Stored dataset items

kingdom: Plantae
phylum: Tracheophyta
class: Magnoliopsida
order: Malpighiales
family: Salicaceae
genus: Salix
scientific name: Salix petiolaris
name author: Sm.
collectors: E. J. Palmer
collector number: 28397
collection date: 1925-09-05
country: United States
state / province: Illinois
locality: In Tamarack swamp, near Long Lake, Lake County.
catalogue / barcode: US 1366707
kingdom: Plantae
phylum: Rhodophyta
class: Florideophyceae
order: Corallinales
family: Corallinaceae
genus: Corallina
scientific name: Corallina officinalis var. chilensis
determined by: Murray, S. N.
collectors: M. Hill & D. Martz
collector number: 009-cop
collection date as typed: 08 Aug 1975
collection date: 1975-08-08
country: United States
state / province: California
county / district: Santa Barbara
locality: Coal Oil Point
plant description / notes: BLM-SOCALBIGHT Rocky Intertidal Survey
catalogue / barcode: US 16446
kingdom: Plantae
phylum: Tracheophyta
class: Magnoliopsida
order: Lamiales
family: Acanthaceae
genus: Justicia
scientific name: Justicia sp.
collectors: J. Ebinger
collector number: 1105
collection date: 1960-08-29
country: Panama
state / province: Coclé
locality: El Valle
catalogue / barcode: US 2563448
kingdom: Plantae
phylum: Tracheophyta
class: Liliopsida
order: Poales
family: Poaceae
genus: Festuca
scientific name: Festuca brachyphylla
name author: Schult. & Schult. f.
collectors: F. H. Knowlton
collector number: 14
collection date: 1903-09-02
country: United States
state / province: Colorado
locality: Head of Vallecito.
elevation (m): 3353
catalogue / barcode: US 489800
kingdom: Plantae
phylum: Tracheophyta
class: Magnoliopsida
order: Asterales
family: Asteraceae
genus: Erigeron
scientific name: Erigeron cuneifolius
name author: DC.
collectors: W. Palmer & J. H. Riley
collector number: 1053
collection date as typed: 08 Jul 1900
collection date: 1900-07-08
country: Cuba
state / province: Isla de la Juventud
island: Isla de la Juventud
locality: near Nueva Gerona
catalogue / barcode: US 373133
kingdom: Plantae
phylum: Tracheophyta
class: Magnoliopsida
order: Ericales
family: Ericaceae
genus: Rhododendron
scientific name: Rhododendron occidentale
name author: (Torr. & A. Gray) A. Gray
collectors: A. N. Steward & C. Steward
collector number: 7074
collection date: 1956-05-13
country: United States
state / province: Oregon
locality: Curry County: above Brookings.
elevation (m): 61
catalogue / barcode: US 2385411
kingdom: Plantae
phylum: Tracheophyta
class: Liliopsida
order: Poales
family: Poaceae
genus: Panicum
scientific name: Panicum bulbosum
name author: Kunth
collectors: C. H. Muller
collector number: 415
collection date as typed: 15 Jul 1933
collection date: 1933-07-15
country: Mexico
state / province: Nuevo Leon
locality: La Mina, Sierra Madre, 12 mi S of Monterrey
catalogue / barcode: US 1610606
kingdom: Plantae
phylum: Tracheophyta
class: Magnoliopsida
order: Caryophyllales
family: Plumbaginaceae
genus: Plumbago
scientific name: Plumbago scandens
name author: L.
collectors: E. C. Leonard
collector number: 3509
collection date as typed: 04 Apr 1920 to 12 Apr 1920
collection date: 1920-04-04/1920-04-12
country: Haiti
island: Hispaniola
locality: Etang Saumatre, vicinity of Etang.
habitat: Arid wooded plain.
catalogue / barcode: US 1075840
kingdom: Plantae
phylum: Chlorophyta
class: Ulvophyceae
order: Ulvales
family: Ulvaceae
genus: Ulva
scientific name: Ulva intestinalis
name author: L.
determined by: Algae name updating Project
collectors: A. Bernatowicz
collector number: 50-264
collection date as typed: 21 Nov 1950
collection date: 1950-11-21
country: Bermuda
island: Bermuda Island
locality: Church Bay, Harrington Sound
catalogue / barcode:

● **Set problem**
Please rewrite the listing above, replacing every "collectors" with "collected by" and keeping everything else the same.

● **Task result**
kingdom: Plantae
phylum: Tracheophyta
class: Magnoliopsida
order: Malpighiales
family: Salicaceae
genus: Salix
scientific name: Salix petiolaris
name author: Sm.
collected by: E. J. Palmer
collector number: 28397
collection date: 1925-09-05
country: United States
state / province: Illinois
locality: In Tamarack swamp, near Long Lake, Lake County.
catalogue / barcode: US 1366707
kingdom: Plantae
phylum: Rhodophyta
class: Florideophyceae
order: Corallinales
family: Corallinaceae
genus: Corallina
scientific name: Corallina officinalis var. chilensis
determined by: Murray, S. N.
collected by: M. Hill & D. Martz
collector number: 009-cop
collection date as typed: 08 Aug 1975
collection date: 1975-08-08
country: United States
state / province: California
county / district: Santa Barbara
locality: Coal Oil Point
plant description / notes: BLM-SOCALBIGHT Rocky Intertidal Survey
catalogue / barcode: US 16446
kingdom: Plantae
phylum: Tracheophyta
class: Magnoliopsida
order: Lamiales
family: Acanthaceae
genus: Justicia
scientific name: Justicia sp.
collected by: J. Ebinger
collector number: 1105
collection date: 1960-08-29
country: Panama
state / province: Coclé
locality: El Valle
catalogue / barcode: US 2563448
kingdom: Plantae
phylum: Tracheophyta
class: Liliopsida
order: Poales
family: Poaceae
genus: Festuca
scientific name: Festuca brachyphylla
name author: Schult. & Schult. f.
collected by: F. H. Knowlton
collector number: 14
collection date: 1903-09-02
country: United States
state / province: Colorado
locality: Head of Vallecito.
elevation (m): 3353
catalogue / barcode: US 489800
kingdom: Plantae
phylum: Tracheophyta
class: Magnoliopsida
order: Asterales
family: Asteraceae
genus: Erigeron
scientific name: Erigeron cuneifolius
name author: DC.
collected by: W. Palmer & J. H. Riley
collector number: 1053
collection date as typed: 08 Jul 1900
collection date: 1900-07-08
country: Cuba
state / province: Isla de la Juventud
island: Isla de la Juventud
locality: near Nueva Gerona
catalogue / barcode: US 373133
kingdom: Plantae
phylum: Tracheophyta
class: Magnoliopsida
order: Ericales
family: Ericaceae
genus: Rhododendron
scientific name: Rhododendron occidentale
name author: (Torr. & A. Gray) A. Gray
collected by: A. N. Steward & C. Steward
collector number: 7074
collection date: 1956-05-13
country: United States
state / province: Oregon
locality: Curry County: above Brookings.
elevation (m): 61
catalogue / barcode: US 2385411
kingdom: Plantae
phylum: Tracheophyta
class: Liliopsida
order: Poales
family: Poaceae
genus: Panicum
scientific name: Panicum bulbosum
name author: Kunth
collected by: C. H. Muller
collector number: 415
collection date as typed: 15 Jul 1933
collection date: 1933-07-15
country: Mexico
state / province: Nuevo Leon
locality: La Mina, Sierra Madre, 12 mi S of Monterrey
catalogue / barcode: US 1610606
kingdom: Plantae
phylum: Tracheophyta
class: Magnoliopsida
order: Caryophyllales
family: Plumbaginaceae
genus: Plumbago
scientific name: Plumbago scandens
name author: L.
collected by: E. C. Leonard
collector number: 3509
collection date as typed: 04 Apr 1920 to 12 Apr 1920
collection date: 1920-04-04/1920-04-12
country: Haiti
island: Hispaniola
locality: Etang Saumatre, vicinity of Etang.
habitat: Arid wooded plain.
catalogue / barcode: US 1075840
kingdom: Plantae
phylum: Chlorophyta
class: Ulvophyceae
order: Ulvales
family: Ulvaceae
genus: Ulva
scientific name: Ulva intestinalis
name author: L.
determined by: Algae name updating Project
collected by: A. Bernatowicz
collector number: 50-264
collection date as typed: 21 Nov 1950
collection date: 1950-11-21
country: Bermuda
island: Bermuda Island
locality: Church Bay, Harrington Sound
catalogue / barcode:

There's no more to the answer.